%%
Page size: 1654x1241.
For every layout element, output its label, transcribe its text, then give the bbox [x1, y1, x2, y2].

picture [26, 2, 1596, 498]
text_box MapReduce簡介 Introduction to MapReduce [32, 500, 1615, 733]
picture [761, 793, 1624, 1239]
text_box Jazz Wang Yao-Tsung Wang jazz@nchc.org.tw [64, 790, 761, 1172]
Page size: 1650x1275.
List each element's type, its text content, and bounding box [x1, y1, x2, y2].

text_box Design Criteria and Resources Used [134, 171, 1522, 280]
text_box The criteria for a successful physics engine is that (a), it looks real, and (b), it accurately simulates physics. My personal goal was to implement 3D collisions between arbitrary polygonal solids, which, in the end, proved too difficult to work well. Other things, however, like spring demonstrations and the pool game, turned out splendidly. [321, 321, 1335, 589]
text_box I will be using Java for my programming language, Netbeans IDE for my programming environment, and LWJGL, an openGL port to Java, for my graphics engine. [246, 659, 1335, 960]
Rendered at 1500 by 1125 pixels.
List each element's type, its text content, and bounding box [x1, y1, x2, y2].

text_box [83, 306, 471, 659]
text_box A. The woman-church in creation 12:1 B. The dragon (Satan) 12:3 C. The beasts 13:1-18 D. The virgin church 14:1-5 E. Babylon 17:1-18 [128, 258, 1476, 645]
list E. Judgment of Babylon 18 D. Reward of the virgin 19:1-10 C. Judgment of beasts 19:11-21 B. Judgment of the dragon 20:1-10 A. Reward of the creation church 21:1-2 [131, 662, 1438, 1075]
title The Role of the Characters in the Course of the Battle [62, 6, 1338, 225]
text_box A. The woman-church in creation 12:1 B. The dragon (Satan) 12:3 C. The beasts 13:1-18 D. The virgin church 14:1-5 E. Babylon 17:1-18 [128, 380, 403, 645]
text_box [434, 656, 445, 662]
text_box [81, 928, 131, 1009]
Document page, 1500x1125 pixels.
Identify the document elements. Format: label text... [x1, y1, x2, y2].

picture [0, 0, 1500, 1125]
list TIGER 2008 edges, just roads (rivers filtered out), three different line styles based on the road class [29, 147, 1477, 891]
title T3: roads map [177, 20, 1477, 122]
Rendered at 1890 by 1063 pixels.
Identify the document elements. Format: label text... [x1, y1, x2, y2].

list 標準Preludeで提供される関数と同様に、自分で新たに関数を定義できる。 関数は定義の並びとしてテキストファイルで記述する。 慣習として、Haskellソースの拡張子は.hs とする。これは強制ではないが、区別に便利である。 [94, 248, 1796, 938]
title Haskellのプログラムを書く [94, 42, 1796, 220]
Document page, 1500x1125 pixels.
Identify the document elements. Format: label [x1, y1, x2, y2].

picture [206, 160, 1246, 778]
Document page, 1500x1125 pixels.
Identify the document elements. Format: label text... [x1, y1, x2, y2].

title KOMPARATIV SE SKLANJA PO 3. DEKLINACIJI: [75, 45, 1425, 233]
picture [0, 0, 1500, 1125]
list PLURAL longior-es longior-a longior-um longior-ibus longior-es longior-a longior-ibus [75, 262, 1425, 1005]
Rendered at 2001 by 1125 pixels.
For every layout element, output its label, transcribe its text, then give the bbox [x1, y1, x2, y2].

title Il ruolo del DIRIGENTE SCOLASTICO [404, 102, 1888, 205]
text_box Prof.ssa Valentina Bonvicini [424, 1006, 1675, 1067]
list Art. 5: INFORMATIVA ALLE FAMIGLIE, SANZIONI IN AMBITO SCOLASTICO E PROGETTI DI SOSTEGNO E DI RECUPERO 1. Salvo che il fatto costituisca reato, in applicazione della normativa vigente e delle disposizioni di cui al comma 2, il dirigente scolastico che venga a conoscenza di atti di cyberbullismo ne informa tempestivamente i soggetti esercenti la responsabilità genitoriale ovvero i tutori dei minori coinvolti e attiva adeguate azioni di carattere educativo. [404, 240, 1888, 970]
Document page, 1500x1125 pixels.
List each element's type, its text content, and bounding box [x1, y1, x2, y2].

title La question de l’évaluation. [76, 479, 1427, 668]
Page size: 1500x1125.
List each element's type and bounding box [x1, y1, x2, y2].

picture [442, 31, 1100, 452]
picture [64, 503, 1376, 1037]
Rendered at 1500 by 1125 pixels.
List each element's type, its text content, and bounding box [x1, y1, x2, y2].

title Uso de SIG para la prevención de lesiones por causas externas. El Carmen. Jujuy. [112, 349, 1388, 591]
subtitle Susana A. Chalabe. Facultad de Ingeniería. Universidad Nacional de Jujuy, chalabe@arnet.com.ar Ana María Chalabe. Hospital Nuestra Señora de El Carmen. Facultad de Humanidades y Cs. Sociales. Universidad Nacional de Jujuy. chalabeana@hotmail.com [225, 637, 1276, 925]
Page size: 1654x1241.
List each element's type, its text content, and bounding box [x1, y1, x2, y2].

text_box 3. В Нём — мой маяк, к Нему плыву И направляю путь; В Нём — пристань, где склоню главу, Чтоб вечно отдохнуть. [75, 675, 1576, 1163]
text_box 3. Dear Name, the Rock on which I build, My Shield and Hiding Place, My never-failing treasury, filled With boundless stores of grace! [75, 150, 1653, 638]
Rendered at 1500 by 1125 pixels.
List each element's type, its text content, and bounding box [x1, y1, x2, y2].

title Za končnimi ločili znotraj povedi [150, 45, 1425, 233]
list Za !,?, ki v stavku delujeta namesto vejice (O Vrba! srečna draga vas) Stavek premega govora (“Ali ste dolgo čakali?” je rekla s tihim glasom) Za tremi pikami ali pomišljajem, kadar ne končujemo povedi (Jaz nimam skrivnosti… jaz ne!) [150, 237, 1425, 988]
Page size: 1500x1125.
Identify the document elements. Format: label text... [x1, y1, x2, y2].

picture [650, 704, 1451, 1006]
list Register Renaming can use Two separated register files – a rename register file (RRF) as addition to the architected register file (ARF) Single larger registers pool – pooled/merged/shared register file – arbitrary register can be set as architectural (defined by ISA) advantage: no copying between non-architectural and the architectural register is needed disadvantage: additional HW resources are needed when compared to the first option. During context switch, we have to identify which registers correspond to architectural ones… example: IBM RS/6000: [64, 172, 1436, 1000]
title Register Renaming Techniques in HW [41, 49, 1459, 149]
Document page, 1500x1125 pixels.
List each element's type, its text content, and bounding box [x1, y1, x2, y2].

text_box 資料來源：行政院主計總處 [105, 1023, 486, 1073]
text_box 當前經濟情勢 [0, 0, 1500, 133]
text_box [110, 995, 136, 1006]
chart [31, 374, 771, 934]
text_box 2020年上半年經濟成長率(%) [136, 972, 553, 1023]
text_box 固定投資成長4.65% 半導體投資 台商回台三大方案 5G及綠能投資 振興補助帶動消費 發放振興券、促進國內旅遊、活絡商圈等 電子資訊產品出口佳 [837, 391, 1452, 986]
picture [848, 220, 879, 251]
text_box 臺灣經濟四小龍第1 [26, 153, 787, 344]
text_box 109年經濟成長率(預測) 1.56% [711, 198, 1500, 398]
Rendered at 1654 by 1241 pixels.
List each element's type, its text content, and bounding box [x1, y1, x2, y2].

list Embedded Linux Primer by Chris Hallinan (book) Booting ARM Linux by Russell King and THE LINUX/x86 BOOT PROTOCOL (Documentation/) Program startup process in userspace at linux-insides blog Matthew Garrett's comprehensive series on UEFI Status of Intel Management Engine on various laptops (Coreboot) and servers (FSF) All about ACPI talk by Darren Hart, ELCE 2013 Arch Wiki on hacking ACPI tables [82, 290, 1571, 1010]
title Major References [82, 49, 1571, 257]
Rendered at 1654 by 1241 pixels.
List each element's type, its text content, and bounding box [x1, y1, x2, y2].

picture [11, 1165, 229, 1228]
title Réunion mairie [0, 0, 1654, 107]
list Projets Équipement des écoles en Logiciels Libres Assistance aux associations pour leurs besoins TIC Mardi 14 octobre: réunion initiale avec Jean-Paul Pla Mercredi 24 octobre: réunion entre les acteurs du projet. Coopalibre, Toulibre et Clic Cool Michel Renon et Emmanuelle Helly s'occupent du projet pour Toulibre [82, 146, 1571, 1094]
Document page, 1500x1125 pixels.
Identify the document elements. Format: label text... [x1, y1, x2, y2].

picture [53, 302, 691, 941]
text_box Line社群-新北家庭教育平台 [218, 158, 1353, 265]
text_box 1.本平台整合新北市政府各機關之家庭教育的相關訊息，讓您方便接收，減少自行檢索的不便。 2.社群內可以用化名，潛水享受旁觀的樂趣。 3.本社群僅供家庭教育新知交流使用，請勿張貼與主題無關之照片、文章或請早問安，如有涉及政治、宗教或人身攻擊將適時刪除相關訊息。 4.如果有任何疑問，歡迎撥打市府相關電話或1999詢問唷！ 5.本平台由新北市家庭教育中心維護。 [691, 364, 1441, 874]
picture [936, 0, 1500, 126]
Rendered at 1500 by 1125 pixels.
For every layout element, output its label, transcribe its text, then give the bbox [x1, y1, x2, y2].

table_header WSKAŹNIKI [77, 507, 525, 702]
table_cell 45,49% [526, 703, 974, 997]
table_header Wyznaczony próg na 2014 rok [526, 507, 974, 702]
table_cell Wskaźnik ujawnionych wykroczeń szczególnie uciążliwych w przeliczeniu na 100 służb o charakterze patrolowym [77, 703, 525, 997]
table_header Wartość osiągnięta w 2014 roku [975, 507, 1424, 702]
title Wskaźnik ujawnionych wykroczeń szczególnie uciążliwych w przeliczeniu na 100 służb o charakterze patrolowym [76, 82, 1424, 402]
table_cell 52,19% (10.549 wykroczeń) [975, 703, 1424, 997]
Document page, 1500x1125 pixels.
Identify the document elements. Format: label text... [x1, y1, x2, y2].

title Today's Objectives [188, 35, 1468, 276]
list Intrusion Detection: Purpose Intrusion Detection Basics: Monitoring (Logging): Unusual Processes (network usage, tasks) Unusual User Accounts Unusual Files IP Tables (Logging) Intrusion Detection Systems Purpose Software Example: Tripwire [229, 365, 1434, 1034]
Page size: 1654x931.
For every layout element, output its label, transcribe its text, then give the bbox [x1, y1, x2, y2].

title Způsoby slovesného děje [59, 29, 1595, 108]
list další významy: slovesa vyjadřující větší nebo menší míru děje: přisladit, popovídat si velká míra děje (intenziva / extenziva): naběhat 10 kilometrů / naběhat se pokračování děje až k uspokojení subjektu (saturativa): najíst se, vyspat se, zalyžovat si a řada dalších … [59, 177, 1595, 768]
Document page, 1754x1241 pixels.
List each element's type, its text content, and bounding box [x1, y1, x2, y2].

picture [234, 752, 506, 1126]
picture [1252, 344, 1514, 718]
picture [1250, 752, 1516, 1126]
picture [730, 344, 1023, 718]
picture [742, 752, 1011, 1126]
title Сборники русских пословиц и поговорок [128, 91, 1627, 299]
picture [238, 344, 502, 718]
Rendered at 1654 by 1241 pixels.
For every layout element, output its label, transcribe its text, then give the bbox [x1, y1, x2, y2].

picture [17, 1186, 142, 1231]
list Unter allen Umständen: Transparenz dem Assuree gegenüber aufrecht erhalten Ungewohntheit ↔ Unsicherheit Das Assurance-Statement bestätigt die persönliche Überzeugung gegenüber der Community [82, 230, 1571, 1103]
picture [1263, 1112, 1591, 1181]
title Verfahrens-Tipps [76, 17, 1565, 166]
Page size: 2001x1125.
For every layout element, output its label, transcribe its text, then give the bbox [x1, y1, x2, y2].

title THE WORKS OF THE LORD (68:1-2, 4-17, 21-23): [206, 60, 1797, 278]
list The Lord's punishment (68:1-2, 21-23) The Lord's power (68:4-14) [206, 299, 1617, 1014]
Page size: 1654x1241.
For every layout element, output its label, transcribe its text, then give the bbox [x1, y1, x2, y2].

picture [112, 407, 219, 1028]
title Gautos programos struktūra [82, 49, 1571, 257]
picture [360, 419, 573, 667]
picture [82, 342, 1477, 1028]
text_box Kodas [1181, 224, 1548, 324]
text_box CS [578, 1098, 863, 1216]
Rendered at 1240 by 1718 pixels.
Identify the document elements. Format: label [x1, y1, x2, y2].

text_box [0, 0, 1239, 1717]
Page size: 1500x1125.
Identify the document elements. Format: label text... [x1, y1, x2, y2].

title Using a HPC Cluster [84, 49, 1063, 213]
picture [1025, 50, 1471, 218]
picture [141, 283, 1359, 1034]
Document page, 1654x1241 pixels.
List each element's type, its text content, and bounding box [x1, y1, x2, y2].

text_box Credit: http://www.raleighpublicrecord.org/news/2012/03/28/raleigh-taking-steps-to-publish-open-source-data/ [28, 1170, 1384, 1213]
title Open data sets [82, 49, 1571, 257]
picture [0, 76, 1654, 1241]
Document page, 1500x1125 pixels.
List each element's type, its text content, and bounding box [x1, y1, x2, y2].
%%
## Request
Extract the records word for word, starting at their first line and ending at the line that contains "text_box I will", with both of those lines included.

## Written solution
Page size: 1654x1241.
For every layout element, output its label, transcribe its text, then give the bbox [x1, y1, x2, y2].

picture [26, 2, 1596, 498]
text_box MapReduce簡介 Introduction to MapReduce [32, 500, 1615, 733]
picture [761, 793, 1624, 1239]
text_box Jazz Wang Yao-Tsung Wang jazz@nchc.org.tw [64, 790, 761, 1172]
Page size: 1650x1275.
List each element's type, its text content, and bounding box [x1, y1, x2, y2].

text_box Design Criteria and Resources Used [134, 171, 1522, 280]
text_box The criteria for a successful physics engine is that (a), it looks real, and (b), it accurately simulates physics. My personal goal was to implement 3D collisions between arbitrary polygonal solids, which, in the end, proved too difficult to work well. Other things, however, like spring demonstrations and the pool game, turned out splendidly. [321, 321, 1335, 589]
text_box I will be using Java for my programming language, Netbeans IDE for my programming environment, and LWJGL, an openGL port to Java, for my graphics engine. [246, 659, 1335, 960]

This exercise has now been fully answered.